▶ **Excerpt to read**
I listen to a really amazing podcast called The Faculty of Horror, hosted by two movie critics who analyze horror films from a feminist perspective.  Recently they reviewed two films from the New French Extremism sub-genre, one of which was Martyrs (the other was Calvaire).  I’d actually seen Martyrs before, but it had been a number of years and hearing the podcast’s utmost praise for it made me want to watch it again.  It’s a really brutal and effective film with a disturbing storyline that really digs into your psyche.  This is one of those films that an entire entry could be written about – and maybe one day I’ll get to it – but in the meantime, just know that it’s not for the faint of heart.  But if you like a little philosophical pondering with your bucket of blood, it’s worth checking out.

4 / 5 bananas

Black Christmas (1974)
I’ve been hearing about this film for years, but just now finally got around to watching it as we near Christmas 2016.  Now I understand all the hype.  This is a very effective, truly terrifying thiller.  There are moments of intentional levity and some of the performances are a little over-the-top, but the tension is high throughout, and the ending is so dark that it leaves you feeling anything but holly and/or jolly.

▶ **Job item A**
According to the horror film reviews, which two New French Extremism films did the podcast recently review?
▶ **Job item B**
Extend the horror film reviews, picking up after their final sentence.

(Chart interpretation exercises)
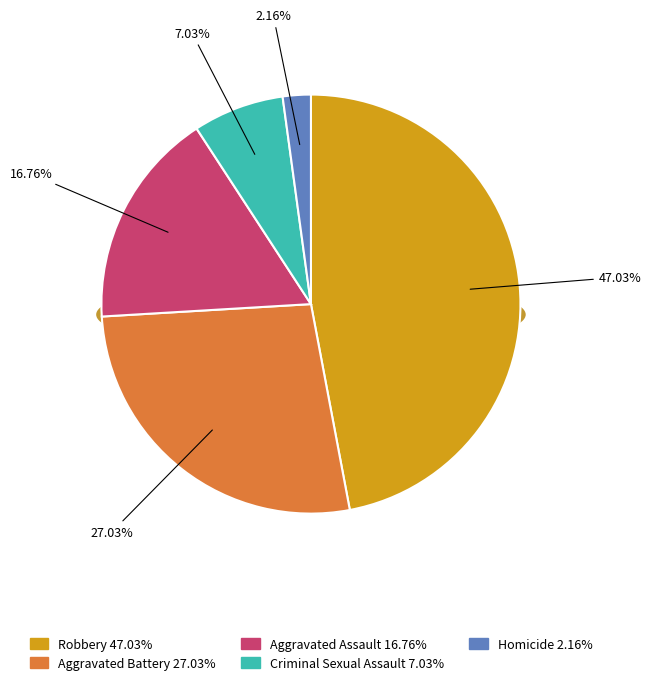

To the nearest percent, what portion does Aggravated Battery represent?

27%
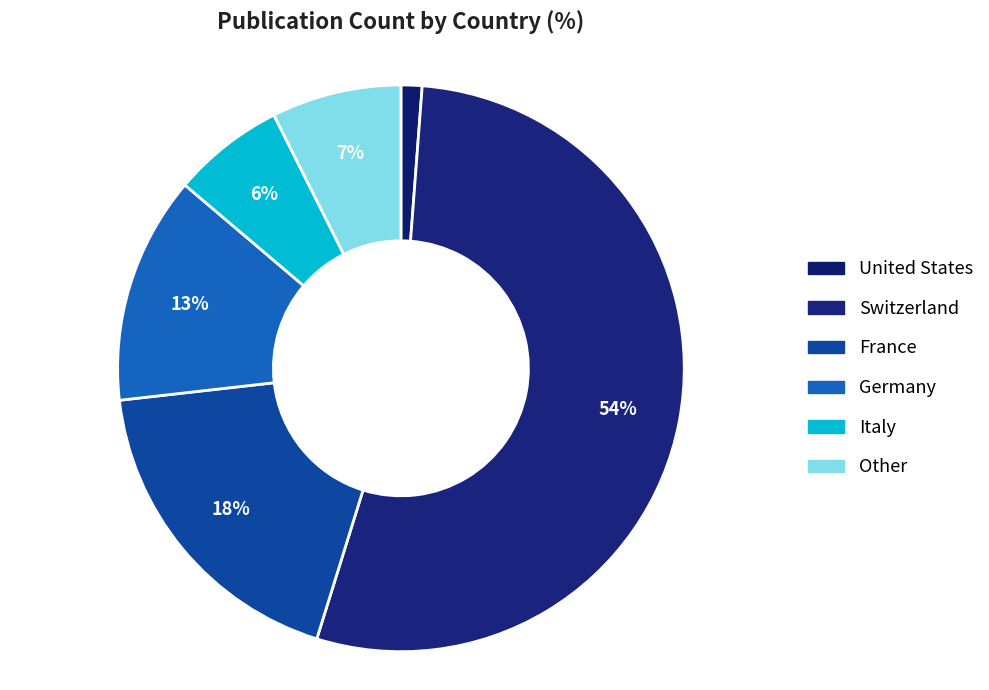

Count the number of slices in the pie.

6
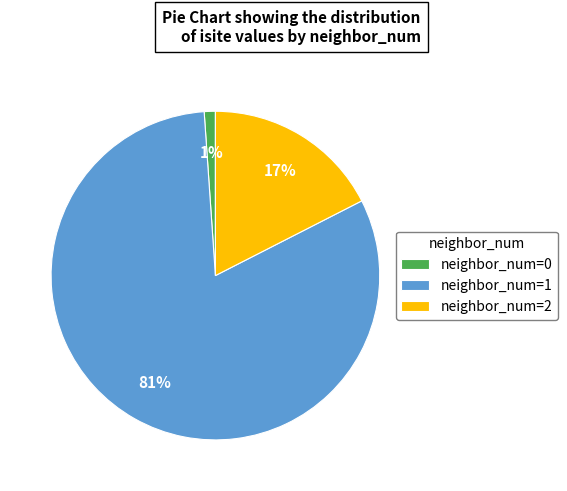

Does any single category account for the majority?

Yes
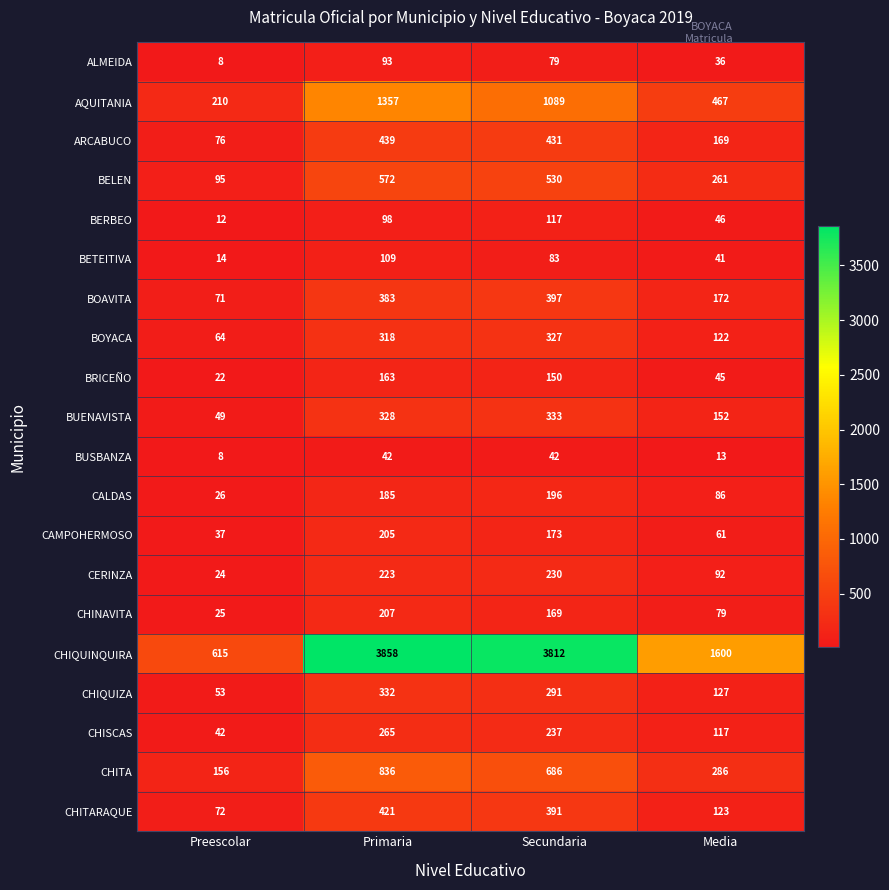

The value of BUSBANZA at Secundaria is 59. True or false?

False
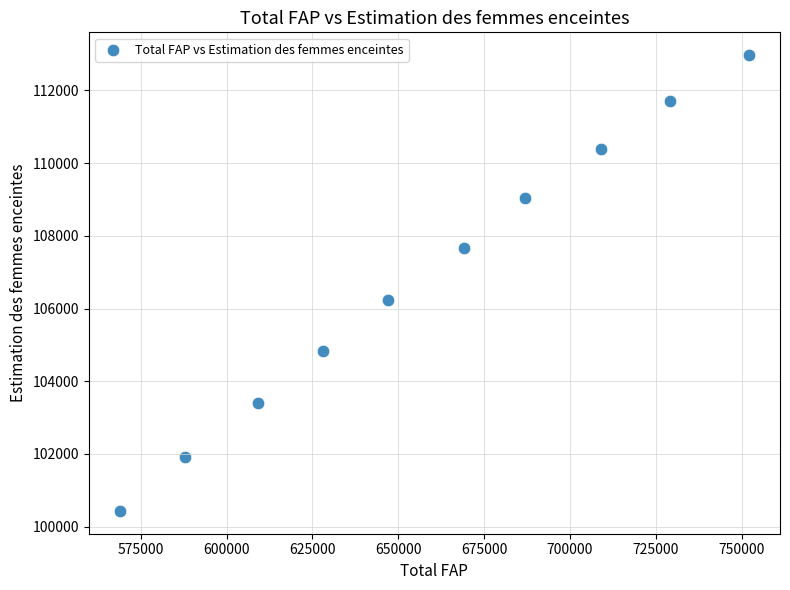

What Y value in the scatter plot is closest to 106702?

106235.2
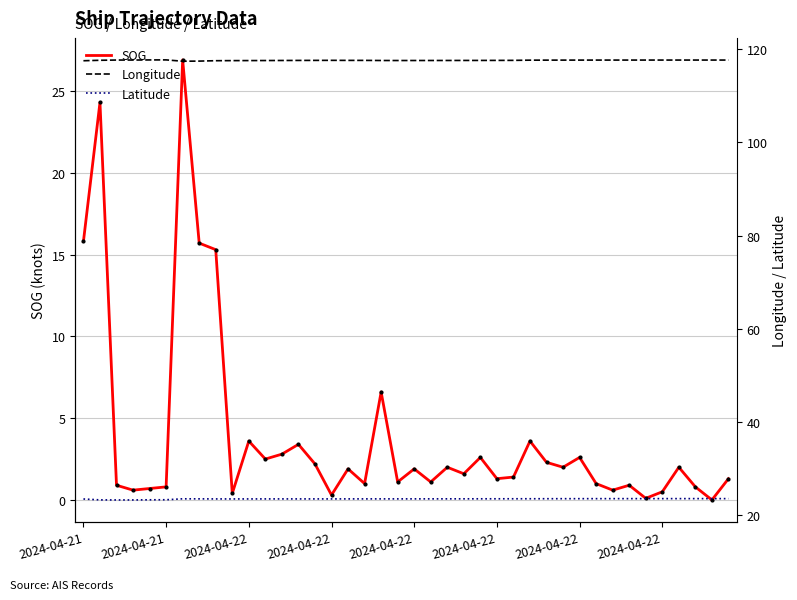

In SOG, how many points are lower than both neighbors (excluding endpoints)?

13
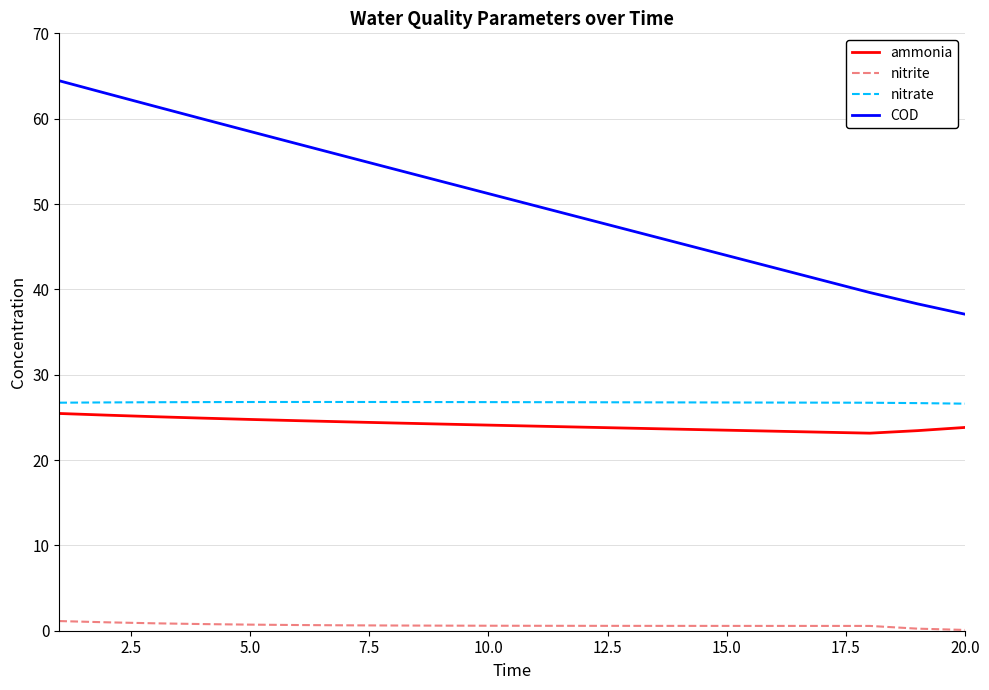

Which series has the widest spread of values?

COD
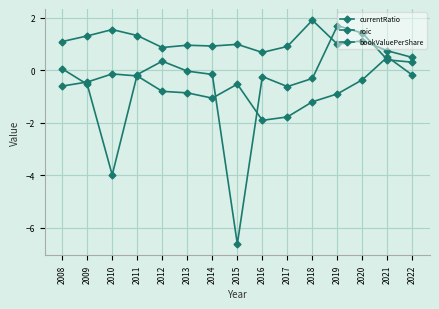

List the series in order of their peak value, lowest first.

bookValuePerShare, roic, currentRatio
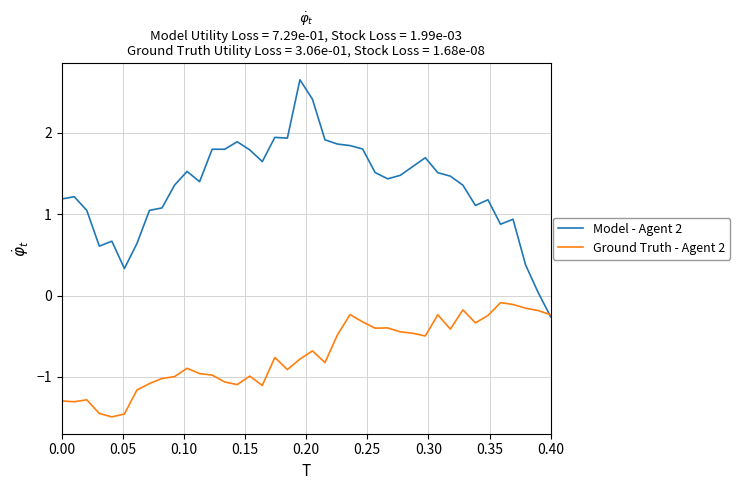

List the series in order of their peak value, highest first.

Model - Agent 2, Ground Truth - Agent 2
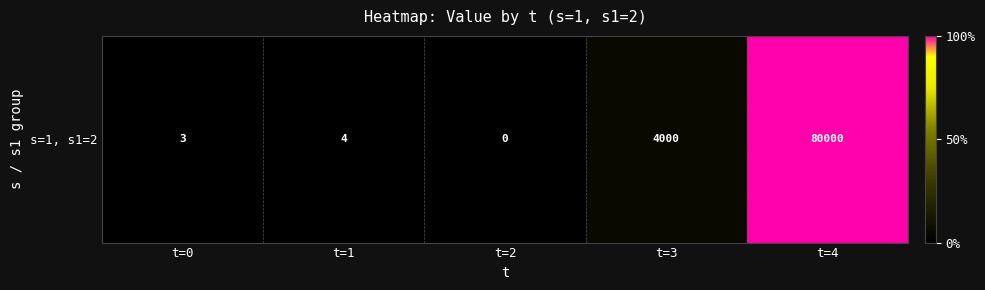

Which has a higher value, t=0 or t=4?

t=4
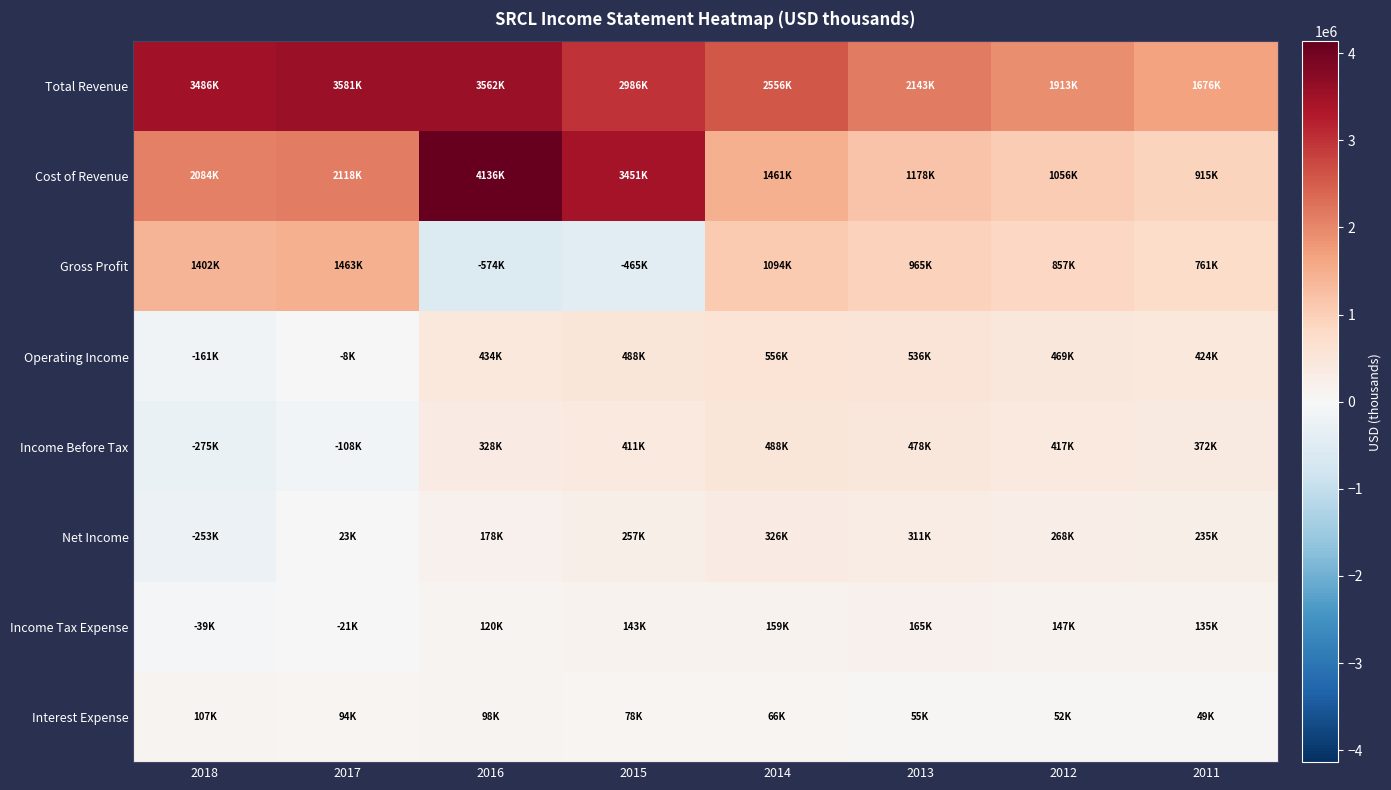

Reading left to right, transcribe all the data shown in this chart.

Total Revenue: 2018=3485900	2017=3580700	2016=3562300	2015=2985900	2014=2555600	2013=2142800	2012=1913100	2011=1676000
Cost of Revenue: 2018=2084200	2017=2117500	2016=4135800	2015=3450800	2014=1461200	2013=1178200	2012=1055800	2011=915300
Gross Profit: 2018=1401700	2017=1463200	2016=-573500	2015=-464900	2014=1094400	2013=964600	2012=857300	2011=760700
Operating Income: 2018=-161100	2017=-7600	2016=433800	2015=487600	2014=556300	2013=535600	2012=468800	2011=424300
Income Before Tax: 2018=-275400	2017=-107900	2016=328100	2015=410900	2014=487600	2013=477700	2012=417200	2011=372300
Net Income: 2018=-253300	2017=23400	2016=178200	2015=256900	2014=326500	2013=311400	2012=268000	2011=234800
Income Tax Expense: 2018=-38600	2017=-21100	2016=120200	2015=142900	2014=159400	2013=164700	2012=147300	2011=135000
Interest Expense: 2018=106600	2017=94000	2016=97800	2015=77500	2014=66100	2013=55200	2012=51700	2011=49400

▶ **Written answer A**
Martyrs and Calvaire.

▶ **Written answer B**
4 / 5 bananas

I don’t really go in for sketch comedy shows, but what I have seen from comedy duo Key and Peele has been consistently funny.  And for me, Keanu was no exception.  The story of two men diving into the urban underground they are so clearly not a part of, just to get back a stolen kitten, had me laughing the whole time.  Mostly Key and his “Richard Pryor’s impersonation of a white man” persona kept me rolling, but everyone involved gets some great moments to shine.  I loved the absurdity, the heart, and the deep (albeit flawed) interpretation of the musical stylings of George Michael enough that I’d probably watch this one again, something I rarely say about comedies.

3.5 / 5 bananas

Suicide Squad
Oooh, boy.  Where do I begin?  Actually, I’m not even going to.  Everything negative that you could say about this film has already been said on countless websites, podcasts, and YouTube reviews.  I can say that sometimes it looked really cool, there were a few set pieces that, while dumb from a plot perspective, were fun to watch, and some of the performances were quite well done.  But for the most part, all the bad things everyone else has said are not baseless criticisms – they are all very, very based in reality.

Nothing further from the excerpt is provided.